How to complete this task: Exactly the lines from the start of the data through the line containing "Sinir sıkışmalarından kaynaklanan" should be output, with both ends kept and nothing added.
──────── Input
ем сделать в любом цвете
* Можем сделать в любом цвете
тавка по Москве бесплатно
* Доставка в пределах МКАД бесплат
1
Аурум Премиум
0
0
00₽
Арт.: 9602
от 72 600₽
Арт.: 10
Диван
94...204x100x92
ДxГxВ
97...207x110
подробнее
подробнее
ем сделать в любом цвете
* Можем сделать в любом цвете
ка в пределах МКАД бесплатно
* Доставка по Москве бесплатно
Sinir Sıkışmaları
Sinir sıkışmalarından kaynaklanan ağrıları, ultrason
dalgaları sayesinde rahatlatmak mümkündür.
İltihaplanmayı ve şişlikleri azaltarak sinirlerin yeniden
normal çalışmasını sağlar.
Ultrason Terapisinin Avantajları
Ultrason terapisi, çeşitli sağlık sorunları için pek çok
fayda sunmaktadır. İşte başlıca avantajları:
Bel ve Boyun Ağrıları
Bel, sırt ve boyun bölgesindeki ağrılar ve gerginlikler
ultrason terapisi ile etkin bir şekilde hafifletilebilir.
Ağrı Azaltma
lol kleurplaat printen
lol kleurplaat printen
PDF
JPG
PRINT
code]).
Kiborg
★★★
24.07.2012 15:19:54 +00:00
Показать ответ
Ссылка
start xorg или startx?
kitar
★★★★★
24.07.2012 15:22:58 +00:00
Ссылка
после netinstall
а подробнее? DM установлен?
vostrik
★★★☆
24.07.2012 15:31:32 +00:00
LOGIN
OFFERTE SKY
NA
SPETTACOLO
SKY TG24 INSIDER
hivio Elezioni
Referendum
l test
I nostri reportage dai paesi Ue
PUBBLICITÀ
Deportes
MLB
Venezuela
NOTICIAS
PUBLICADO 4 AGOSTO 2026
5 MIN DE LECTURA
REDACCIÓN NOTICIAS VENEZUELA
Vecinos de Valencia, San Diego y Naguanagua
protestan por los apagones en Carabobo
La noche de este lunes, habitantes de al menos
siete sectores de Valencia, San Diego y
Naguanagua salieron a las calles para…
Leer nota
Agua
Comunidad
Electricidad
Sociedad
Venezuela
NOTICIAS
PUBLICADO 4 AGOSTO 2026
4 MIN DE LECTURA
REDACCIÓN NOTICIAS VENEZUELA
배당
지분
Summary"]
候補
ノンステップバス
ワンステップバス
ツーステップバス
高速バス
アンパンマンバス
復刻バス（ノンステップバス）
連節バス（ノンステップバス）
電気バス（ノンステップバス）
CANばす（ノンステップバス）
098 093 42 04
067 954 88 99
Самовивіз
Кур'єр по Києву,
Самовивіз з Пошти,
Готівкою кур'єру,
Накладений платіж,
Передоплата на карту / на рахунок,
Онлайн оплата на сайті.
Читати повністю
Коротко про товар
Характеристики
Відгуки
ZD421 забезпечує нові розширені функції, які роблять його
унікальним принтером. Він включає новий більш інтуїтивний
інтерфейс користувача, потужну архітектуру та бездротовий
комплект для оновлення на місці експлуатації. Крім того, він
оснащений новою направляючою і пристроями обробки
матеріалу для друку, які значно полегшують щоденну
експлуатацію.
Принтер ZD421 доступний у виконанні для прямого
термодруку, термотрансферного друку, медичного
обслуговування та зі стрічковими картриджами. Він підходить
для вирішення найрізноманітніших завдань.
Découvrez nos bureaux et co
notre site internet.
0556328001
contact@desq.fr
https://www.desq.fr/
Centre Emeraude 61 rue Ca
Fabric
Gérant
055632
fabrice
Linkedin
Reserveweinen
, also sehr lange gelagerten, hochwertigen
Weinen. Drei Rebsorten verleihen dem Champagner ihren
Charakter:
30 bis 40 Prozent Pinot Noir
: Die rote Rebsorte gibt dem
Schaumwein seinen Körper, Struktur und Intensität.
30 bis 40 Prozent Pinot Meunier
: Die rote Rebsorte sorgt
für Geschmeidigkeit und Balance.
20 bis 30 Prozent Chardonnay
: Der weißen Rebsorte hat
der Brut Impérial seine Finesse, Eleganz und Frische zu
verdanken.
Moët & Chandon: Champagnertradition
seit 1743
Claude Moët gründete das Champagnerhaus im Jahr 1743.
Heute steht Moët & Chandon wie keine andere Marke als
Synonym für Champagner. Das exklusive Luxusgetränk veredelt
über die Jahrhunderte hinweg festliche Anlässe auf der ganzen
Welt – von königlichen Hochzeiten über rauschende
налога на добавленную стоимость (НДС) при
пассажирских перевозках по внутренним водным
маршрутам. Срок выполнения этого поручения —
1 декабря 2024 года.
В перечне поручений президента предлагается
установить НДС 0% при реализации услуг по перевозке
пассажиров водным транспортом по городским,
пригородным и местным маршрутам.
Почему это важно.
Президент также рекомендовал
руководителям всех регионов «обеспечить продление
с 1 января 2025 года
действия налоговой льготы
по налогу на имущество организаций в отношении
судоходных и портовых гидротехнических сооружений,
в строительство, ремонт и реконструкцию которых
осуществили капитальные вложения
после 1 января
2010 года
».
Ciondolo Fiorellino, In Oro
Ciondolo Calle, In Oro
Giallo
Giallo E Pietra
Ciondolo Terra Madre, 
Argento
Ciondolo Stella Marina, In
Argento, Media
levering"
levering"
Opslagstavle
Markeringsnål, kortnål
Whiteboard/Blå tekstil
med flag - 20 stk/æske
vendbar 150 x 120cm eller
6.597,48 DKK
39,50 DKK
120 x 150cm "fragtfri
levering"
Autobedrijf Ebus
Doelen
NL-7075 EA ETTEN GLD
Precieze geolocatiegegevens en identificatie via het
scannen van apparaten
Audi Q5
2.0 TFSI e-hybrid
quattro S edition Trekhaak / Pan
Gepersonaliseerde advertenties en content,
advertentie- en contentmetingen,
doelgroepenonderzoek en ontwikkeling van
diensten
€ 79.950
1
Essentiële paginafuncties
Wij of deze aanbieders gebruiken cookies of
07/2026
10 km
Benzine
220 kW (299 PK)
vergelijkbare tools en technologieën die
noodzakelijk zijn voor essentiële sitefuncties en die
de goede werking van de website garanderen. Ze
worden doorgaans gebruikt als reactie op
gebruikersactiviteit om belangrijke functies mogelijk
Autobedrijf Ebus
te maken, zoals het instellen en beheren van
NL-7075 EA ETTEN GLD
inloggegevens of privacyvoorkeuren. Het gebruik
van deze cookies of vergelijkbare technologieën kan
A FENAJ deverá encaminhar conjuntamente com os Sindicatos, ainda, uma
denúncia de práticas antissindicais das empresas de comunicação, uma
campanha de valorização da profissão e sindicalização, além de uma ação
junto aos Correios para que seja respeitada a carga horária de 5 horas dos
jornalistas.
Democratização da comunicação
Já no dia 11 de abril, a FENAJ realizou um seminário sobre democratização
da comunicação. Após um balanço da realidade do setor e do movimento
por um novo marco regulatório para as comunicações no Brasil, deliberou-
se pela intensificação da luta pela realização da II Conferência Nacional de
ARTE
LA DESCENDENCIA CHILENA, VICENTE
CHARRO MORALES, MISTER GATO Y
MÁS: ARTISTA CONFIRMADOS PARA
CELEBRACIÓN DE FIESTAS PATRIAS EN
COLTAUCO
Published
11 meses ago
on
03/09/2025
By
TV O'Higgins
────────────────
Task response:
ем сделать в любом цвете
* Можем сделать в любом цвете
тавка по Москве бесплатно
* Доставка в пределах МКАД бесплат
1
Аурум Премиум
0
0
00₽
Арт.: 9602
от 72 600₽
Арт.: 10
Диван
94...204x100x92
ДxГxВ
97...207x110
подробнее
подробнее
ем сделать в любом цвете
* Можем сделать в любом цвете
ка в пределах МКАД бесплатно
* Доставка по Москве бесплатно
Sinir Sıkışmaları
Sinir sıkışmalarından kaynaklanan ağrıları, ultrason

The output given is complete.